Supplied text ▸
Tipsheet

Guess What North Korea Is Doing to Enforce Coronavirus Restrictions?

Communists in North Korea have no qualms about denying freedom to their people. Whether it's under the guise of stopping the Wuhan coronavirus or just some negative press about their government, the tyrannical commies love to rule with an iron fist. It's not surprising, then, that North Korea reportedly publicly executed a man accused of violating the country's lockdown measures over COVID-19. 

In an effort to scare other citizens into compliance, a North Korean man was publicly executed by firing squad after allegedly violating "emergency quarantine measures," Radio Free Asia reported. North Korea has declared itself to be virus-free but maintains strict lockdown measures across the country. North Korea shares a border with China, ground zero for the latest outbreak as well as other outbreaks in the past. 

(Via Radio Free Asia) 

In April, Pyongyang extended to the end of the year an “emergency quarantine posture” in effect since the beginning of the pandemic. Since then, it has used several incidents where people illegally crossed borders and returned to the county to introduce even stricter measures.

“Since the end of November, the Central Committee [of the Korean Workers’ Party] have ratcheted up the existing emergency quarantine measures to ‘ultra-high-level emergency quarantine measures,” a resident of North Pyongan province, on the border with China in the country’s northwest told RFA’s Korean Service Tuesday.

“They held a public execution by firing squad to threaten residents here in the border area, because there’s been a lot of contact with people on the other side of the border, including a lot of smuggling,” the source said.

An already dire economic situation was made worse in January when Beijing and Pyongyang closed the Sino-Korean border and suspended all trade over COVID-19 concerns. But smugglers who make their living by covertly ferrying Chinese goods into North Korea continued to cross the 880-mile-long border.

Fearful that frequent border crossers could bring the virus back with them from China, North Korea has imposed a series of ever harsher measures in late 2020.

Text extracted from each page:
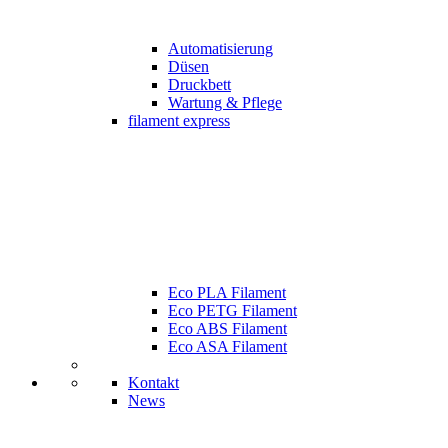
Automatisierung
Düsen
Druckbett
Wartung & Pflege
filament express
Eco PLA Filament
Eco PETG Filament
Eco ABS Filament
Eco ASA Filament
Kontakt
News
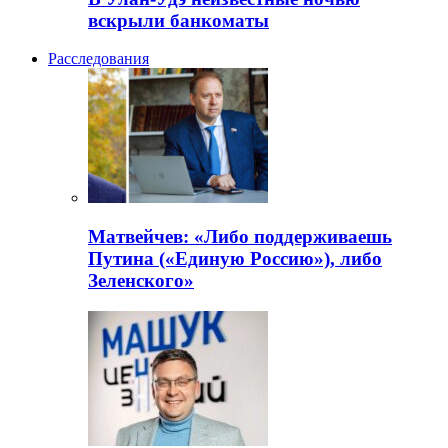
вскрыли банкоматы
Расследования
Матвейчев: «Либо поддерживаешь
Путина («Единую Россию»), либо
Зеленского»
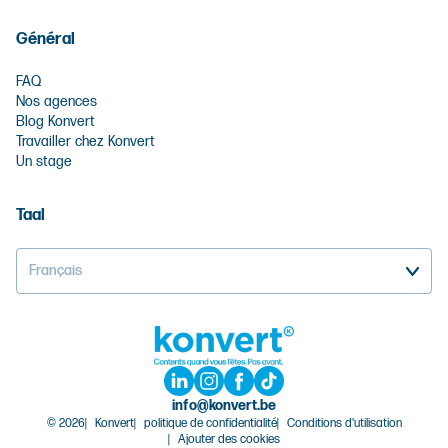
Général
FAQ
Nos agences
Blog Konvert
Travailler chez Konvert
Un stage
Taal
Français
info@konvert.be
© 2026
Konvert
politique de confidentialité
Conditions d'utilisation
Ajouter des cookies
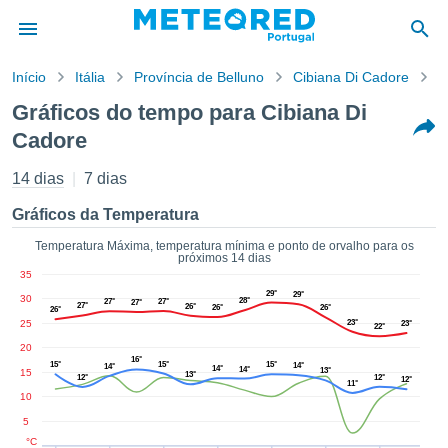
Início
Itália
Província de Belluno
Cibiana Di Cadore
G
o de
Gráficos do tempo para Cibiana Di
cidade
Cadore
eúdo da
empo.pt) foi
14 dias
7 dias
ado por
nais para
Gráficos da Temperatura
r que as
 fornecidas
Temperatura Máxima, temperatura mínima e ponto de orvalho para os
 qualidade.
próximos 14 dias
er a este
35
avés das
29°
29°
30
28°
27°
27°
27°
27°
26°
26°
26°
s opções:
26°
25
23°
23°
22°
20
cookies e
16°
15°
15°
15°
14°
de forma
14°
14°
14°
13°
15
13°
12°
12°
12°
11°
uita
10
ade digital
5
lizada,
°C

To do ▸
- 1) In the article on North Korea's quarantine execution, what is the full text from "(Via Radio Free" down to "the source said."? Write it out word for word.
- 2) Does the article on North Korea's quarantine execution support each of these statements? Answer yes or no for each, and quote the words from the article that decide it. (a) North Korea has declared itself free of the virus. (b) Beijing and Pyongyang closed the Sino-Korean border in April. (c) The border between China and North Korea is 880 miles long.

Solutions by task ▸
- 1)
(Via Radio Free Asia) 

In April, Pyongyang extended to the end of the year an “emergency quarantine posture” in effect since the beginning of the pandemic. Since then, it has used several incidents where people illegally crossed borders and returned to the county to introduce even stricter measures.

“Since the end of November, the Central Committee [of the Korean Workers’ Party] have ratcheted up the existing emergency quarantine measures to ‘ultra-high-level emergency quarantine measures,” a resident of North Pyongan province, on the border with China in the country’s northwest told RFA’s Korean Service Tuesday.

“They held a public execution by firing squad to threaten residents here in the border area, because there’s been a lot of contact with people on the other side of the border, including a lot of smuggling,” the source said.

- 2)
(a) Yes: "North Korea has declared itself to be virus-free but maintains strict lockdown measures across the country."
(b) No: "An already dire economic situation was made worse in January when Beijing and Pyongyang closed the Sino-Korean border and suspended all trade over COVID-19 concerns."
(c) Yes: "continued to cross the 880-mile-long border."